Two Amazon employees at a local fulfillment center have tested positive for COVID-19, the general manager informed employees on Thursday in a voicemail obtained by NSM Today.
"The infected individuals were last on site 16 days ago on March 18," said Mindy Espidio-Garcia, general manager at the Orlando 'MCO1' fulfillment center, in the voicemail. The fulfillment center is located in Lake Nona.
The facility became aware of the positive test results the day the announcement was made, Espidio-Garcia said.
“The site has been undergoing multiple enhanced cleanings during this time and the senior team and I are [inaudible] multiple times a day to ensure all areas are covered,” Espidio-Garcia said in her voicemail message.
Amazon provided an update Thursday on the measures the company plans to take to mitigate the spread of the coronavirus in its latest blog posting. The measures include providing workers with personal protective equipment and hand sanitizer, as well as checking their temperatures, according to the blog.
The company has made "over 150 significant process changes to ensure the health and safety of our teams," according to the blog.

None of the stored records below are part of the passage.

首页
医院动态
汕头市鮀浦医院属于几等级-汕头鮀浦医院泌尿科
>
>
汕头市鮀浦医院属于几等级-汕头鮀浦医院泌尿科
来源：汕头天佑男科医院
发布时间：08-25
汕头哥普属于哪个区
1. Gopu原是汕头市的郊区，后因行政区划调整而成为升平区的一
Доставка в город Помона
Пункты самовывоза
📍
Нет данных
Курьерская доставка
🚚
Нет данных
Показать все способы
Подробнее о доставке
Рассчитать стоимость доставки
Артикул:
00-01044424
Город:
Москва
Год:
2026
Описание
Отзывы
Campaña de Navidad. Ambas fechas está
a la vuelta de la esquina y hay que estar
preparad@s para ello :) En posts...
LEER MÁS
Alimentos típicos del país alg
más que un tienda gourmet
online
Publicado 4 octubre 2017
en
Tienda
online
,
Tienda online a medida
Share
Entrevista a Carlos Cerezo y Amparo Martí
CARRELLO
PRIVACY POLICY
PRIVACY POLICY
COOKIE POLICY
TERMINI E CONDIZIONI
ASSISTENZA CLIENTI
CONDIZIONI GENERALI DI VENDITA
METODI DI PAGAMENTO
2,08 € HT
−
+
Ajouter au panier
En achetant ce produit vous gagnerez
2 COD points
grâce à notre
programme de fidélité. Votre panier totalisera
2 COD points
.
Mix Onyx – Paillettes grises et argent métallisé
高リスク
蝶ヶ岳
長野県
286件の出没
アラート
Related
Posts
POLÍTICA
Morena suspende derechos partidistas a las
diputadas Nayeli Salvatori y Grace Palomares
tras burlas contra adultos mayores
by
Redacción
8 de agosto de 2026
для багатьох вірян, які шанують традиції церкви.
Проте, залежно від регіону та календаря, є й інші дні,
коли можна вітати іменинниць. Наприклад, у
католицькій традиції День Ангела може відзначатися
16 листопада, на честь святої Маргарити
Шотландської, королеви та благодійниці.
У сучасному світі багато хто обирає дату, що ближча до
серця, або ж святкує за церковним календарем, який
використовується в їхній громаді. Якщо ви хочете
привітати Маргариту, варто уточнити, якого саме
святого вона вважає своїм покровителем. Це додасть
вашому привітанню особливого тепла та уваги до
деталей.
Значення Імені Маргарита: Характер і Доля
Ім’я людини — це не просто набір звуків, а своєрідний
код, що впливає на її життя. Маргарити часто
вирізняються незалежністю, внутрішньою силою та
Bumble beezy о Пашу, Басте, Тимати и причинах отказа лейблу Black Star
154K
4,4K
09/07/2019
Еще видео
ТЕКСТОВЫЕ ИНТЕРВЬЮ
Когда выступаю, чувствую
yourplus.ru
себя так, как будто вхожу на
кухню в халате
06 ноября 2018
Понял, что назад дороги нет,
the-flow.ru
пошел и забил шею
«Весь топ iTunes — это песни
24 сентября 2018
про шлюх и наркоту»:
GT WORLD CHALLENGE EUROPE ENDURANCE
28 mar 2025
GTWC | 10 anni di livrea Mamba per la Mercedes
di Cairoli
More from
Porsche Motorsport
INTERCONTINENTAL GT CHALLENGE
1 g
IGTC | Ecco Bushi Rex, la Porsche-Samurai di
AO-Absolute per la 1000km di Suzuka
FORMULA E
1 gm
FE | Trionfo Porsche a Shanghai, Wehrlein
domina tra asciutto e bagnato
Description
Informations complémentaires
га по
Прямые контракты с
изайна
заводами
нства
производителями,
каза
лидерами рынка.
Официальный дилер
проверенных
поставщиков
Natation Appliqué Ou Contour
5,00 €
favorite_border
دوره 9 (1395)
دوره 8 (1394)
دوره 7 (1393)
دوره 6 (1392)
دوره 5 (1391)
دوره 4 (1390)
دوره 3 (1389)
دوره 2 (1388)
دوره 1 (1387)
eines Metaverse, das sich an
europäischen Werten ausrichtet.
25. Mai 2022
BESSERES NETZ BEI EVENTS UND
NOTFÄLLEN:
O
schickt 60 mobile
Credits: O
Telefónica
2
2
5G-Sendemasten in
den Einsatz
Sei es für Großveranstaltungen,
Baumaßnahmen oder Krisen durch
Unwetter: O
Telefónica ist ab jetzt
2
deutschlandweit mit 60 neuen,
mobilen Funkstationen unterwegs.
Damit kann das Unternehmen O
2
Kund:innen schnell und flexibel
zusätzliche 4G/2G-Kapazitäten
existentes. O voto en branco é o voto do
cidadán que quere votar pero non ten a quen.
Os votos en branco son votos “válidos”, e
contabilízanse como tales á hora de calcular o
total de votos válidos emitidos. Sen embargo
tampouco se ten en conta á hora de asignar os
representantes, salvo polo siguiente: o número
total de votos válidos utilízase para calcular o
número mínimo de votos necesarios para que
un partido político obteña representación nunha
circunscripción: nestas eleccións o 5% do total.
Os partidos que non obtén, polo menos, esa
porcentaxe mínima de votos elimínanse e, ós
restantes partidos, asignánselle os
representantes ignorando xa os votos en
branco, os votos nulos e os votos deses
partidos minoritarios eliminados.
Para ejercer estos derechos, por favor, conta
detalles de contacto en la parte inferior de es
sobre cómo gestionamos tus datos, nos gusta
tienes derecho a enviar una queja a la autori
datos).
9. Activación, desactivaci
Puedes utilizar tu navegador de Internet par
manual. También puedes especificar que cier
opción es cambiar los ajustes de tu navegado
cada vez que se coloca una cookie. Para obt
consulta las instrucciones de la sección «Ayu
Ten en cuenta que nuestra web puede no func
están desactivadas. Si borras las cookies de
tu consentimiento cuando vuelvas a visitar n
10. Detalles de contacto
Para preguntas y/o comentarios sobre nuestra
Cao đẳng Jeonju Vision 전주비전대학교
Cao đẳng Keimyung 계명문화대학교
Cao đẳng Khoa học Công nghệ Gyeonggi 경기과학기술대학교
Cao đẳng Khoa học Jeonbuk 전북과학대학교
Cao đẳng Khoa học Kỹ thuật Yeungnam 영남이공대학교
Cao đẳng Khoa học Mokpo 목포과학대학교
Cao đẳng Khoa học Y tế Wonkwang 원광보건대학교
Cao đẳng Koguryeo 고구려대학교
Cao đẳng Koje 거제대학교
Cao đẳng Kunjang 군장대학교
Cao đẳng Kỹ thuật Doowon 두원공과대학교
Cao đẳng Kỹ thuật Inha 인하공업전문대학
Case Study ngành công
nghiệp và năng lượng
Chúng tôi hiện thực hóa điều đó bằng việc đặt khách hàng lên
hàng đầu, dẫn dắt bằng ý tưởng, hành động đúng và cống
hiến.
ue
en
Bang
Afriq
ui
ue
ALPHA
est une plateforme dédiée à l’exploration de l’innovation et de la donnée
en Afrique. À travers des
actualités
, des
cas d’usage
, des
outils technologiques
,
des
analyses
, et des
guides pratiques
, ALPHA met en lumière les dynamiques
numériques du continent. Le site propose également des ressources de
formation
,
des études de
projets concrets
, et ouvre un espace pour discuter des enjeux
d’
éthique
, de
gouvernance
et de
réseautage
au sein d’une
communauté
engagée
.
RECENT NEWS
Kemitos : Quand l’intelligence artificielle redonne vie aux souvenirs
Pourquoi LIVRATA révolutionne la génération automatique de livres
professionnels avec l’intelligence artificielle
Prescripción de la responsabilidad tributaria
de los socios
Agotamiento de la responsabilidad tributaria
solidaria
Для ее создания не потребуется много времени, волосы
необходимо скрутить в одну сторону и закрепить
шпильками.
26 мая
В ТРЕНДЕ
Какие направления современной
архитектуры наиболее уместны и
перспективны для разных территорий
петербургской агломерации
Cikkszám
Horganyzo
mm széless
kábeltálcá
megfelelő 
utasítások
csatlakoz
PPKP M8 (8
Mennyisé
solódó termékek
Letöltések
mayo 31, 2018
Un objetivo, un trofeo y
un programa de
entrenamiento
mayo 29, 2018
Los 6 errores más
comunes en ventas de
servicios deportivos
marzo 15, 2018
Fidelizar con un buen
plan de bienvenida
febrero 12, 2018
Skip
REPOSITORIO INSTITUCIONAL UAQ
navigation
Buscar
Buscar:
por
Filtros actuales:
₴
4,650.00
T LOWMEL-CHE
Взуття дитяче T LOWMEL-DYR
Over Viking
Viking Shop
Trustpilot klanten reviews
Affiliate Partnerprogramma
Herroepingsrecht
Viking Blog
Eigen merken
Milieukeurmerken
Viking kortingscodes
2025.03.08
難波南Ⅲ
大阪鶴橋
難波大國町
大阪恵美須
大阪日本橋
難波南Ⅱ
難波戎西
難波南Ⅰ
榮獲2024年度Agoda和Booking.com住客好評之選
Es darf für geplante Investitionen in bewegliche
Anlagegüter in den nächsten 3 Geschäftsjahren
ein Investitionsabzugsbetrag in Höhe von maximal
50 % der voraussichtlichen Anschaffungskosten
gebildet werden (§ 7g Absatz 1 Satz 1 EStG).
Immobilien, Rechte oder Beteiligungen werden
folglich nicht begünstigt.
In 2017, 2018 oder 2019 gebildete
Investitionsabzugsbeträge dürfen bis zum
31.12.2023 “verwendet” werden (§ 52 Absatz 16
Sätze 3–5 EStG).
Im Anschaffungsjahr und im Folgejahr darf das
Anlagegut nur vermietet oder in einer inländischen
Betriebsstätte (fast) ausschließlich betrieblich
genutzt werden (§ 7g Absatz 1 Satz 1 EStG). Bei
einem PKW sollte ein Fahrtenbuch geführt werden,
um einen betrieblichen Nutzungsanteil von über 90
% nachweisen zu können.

"Anyone registering a temperature over the CDC-recommended 100.4 F will be asked to return home and only come back to work after they've gone three days without a fever," Dave Clark, Senior Vice President of Worldwide Operations at Amazon, wrote in the blog posting.
The coronavirus can live on steel and plastic for up to 72 hours and up to 24 hours on cardboard, according to The New England Journal of Medicine. It took up to 72 hours for the virus to be detected on these surfaces during testing, according to the journal.
This isn't the first Amazon warehouse with confirmed cases of the coronavirus, as at least 11 facilities have reported cases, including one facility in Jacksonville, according to CNN.
Espidio-Garcia’s announcement comes just days after Amazon employees walked off the job at a distribution facility in Staten Island, New York. The walk out was in protest of the company’s decision to not close that facility after an employee tested positive for COVID-19, CBS News reported.
Espidio-Garcia said in her announcement that “associates will not be penalized for any absences and if [they] feel sick [they] should stay at home."
Symptoms of the coronavirus may appear 2-14 days after exposure and include fever, cough and shortness breath, according to the CDC.
“Thank you for everything you’re doing for the community during this unprecedented time," Espidio-Garcia said. "If you have any questions, please contact any manager in the building or HR.”